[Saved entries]

● ● ● ●

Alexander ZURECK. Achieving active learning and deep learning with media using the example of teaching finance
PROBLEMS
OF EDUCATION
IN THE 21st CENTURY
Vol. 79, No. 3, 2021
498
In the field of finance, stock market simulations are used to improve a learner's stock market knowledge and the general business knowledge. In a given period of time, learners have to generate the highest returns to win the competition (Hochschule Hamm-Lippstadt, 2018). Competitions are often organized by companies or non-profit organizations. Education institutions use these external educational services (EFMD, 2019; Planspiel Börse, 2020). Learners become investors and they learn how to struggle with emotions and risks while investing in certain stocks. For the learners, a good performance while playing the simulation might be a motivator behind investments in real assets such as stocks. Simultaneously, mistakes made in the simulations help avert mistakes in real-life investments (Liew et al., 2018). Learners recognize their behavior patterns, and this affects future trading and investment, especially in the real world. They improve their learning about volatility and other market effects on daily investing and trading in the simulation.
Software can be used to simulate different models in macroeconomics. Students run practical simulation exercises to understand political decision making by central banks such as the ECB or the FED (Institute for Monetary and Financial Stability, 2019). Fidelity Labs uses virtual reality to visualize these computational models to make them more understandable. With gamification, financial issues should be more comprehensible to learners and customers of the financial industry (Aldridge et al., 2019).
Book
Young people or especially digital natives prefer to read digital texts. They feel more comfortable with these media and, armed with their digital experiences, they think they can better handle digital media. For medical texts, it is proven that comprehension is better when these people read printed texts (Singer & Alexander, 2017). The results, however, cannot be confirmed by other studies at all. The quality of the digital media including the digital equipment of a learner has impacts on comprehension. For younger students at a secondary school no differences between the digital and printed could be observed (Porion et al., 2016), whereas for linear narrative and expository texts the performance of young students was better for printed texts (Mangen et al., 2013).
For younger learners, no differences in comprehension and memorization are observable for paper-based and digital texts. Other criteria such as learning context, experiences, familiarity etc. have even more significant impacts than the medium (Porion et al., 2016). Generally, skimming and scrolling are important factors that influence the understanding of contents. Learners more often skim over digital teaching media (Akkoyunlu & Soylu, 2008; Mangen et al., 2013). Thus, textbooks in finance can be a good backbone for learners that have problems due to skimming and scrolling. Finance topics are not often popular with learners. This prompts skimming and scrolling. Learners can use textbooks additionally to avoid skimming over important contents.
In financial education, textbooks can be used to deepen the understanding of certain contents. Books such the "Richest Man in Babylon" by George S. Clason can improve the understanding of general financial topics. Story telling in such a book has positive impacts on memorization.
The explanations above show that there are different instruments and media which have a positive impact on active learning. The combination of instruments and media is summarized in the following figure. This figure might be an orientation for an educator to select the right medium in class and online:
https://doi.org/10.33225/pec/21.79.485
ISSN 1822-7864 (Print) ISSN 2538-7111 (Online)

● ● ● ●

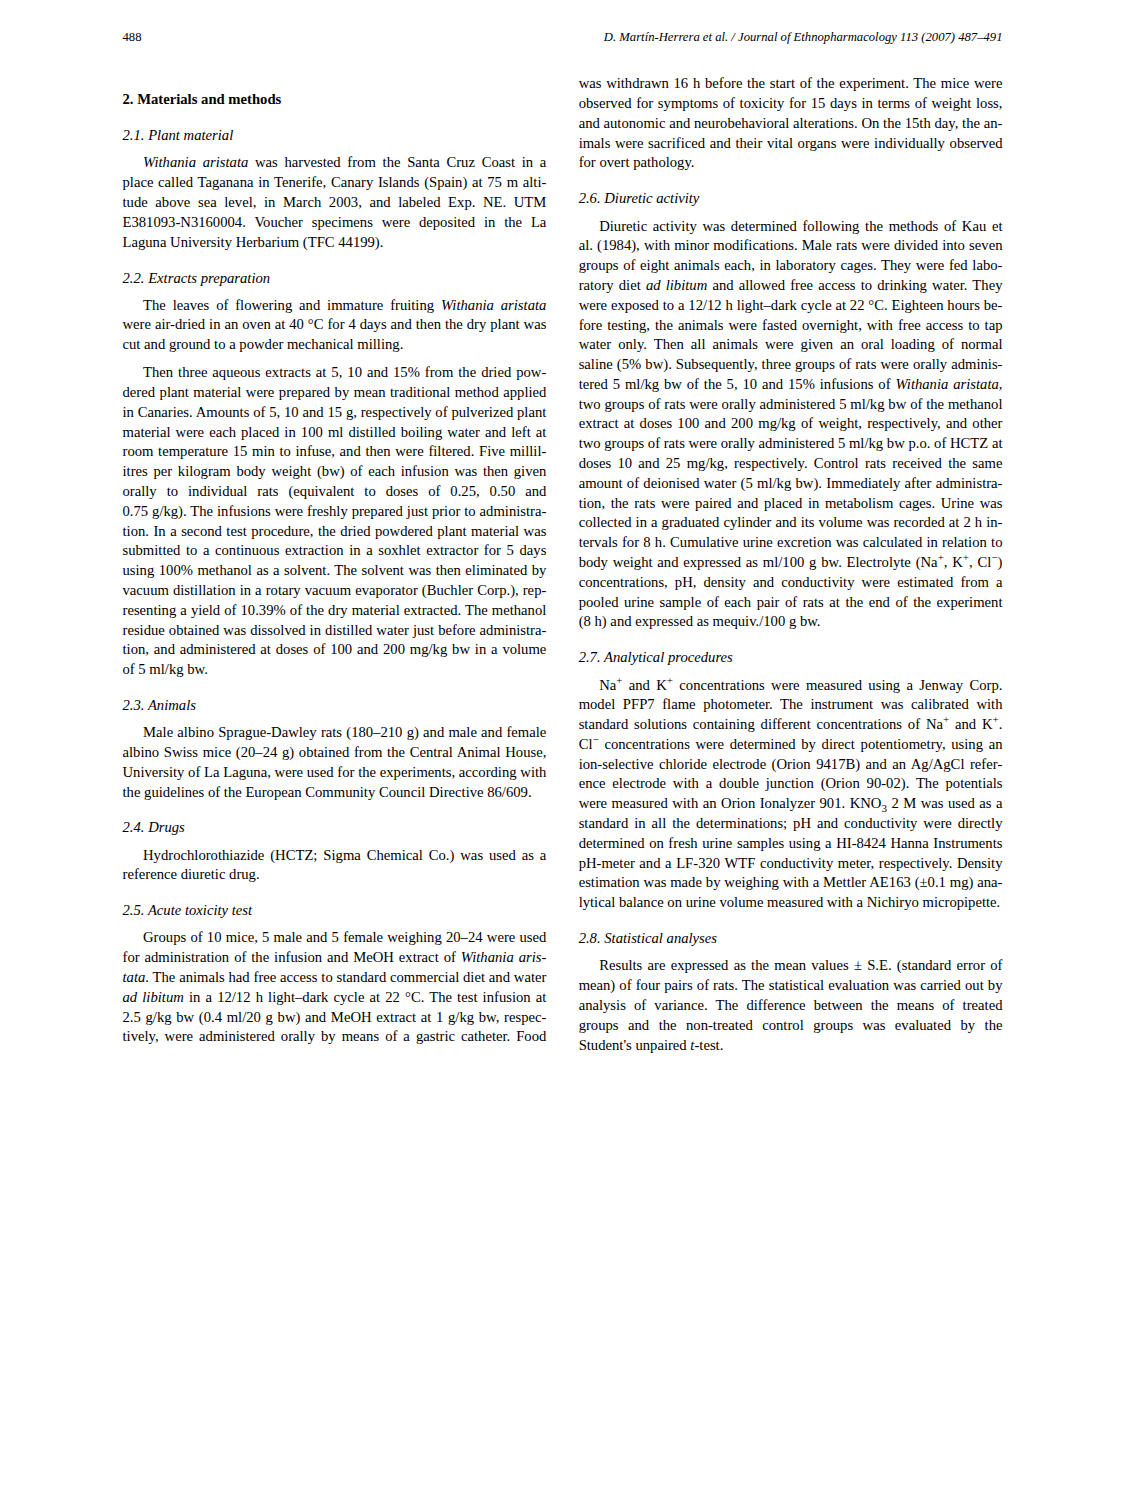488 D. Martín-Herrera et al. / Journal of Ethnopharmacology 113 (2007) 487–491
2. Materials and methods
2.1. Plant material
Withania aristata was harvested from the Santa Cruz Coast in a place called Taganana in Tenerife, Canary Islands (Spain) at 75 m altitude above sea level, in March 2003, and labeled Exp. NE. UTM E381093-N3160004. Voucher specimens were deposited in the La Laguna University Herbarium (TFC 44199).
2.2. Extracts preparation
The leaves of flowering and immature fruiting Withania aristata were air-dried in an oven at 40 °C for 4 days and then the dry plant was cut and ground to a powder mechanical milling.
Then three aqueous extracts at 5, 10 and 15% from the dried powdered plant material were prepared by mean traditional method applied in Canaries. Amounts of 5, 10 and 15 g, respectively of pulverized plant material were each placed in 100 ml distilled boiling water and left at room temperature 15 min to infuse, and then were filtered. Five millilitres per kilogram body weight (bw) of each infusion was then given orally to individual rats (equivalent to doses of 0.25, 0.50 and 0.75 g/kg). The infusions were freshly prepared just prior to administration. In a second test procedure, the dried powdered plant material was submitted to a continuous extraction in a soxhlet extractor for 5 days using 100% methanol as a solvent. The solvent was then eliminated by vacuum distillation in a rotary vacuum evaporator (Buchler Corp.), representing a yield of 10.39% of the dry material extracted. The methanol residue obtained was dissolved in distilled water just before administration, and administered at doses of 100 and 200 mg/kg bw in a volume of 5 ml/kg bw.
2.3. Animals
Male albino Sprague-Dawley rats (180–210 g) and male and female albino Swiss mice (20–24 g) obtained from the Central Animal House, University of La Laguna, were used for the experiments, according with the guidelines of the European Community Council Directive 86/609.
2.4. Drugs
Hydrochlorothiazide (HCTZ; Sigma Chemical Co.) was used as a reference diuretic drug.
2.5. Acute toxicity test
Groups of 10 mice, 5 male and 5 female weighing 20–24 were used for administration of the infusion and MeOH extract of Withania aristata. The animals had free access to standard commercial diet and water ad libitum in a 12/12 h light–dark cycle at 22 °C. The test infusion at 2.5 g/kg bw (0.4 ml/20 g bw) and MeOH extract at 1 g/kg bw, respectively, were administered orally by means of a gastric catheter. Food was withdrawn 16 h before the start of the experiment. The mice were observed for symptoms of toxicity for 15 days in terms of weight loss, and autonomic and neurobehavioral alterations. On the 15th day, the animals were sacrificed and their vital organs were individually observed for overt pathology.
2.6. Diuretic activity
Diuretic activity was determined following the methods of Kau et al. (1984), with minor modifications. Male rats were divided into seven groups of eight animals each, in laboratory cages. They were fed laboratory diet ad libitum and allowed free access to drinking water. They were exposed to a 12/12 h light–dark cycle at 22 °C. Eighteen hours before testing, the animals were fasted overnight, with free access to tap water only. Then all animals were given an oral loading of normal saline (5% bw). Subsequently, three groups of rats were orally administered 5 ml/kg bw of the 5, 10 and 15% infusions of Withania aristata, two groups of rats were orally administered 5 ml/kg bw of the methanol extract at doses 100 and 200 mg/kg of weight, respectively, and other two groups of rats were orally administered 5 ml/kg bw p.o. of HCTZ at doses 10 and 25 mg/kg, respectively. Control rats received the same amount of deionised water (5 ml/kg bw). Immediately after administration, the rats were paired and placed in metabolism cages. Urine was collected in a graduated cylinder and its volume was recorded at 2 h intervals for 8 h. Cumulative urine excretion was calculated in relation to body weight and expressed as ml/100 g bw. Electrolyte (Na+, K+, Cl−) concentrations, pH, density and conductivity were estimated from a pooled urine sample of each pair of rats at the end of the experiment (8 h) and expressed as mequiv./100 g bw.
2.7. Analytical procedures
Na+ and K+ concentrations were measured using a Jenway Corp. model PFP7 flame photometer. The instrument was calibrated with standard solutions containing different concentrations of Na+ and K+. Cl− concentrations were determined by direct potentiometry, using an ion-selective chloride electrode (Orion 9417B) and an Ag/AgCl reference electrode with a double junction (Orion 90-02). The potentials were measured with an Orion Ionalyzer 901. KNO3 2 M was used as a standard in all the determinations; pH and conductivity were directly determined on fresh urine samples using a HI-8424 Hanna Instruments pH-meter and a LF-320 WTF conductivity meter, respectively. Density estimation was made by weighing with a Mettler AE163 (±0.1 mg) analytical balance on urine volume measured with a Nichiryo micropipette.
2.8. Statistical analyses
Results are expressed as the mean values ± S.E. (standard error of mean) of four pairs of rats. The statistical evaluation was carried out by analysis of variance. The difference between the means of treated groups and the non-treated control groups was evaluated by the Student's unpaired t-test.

● ● ● ●

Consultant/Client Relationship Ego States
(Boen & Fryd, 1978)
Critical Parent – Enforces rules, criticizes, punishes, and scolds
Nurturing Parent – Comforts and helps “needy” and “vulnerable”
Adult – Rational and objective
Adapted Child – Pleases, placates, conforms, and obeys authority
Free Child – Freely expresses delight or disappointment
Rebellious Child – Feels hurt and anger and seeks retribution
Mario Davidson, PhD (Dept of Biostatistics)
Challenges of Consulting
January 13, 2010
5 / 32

● ● ● ●

**Instructions to follow**
The expected answer is an exact copy of the lines above, beginning at the line with "In financial education, textbooks" and ending at the line with "ISSN 1822-7864 (Print)", with both ends in.

**Finished task**
In financial education, textbooks can be used to deepen the understanding of certain contents. Books such the "Richest Man in Babylon" by George S. Clason can improve the understanding of general financial topics. Story telling in such a book has positive impacts on memorization.
The explanations above show that there are different instruments and media which have a positive impact on active learning. The combination of instruments and media is summarized in the following figure. This figure might be an orientation for an educator to select the right medium in class and online:
https://doi.org/10.33225/pec/21.79.485
ISSN 1822-7864 (Print) ISSN 2538-7111 (Online)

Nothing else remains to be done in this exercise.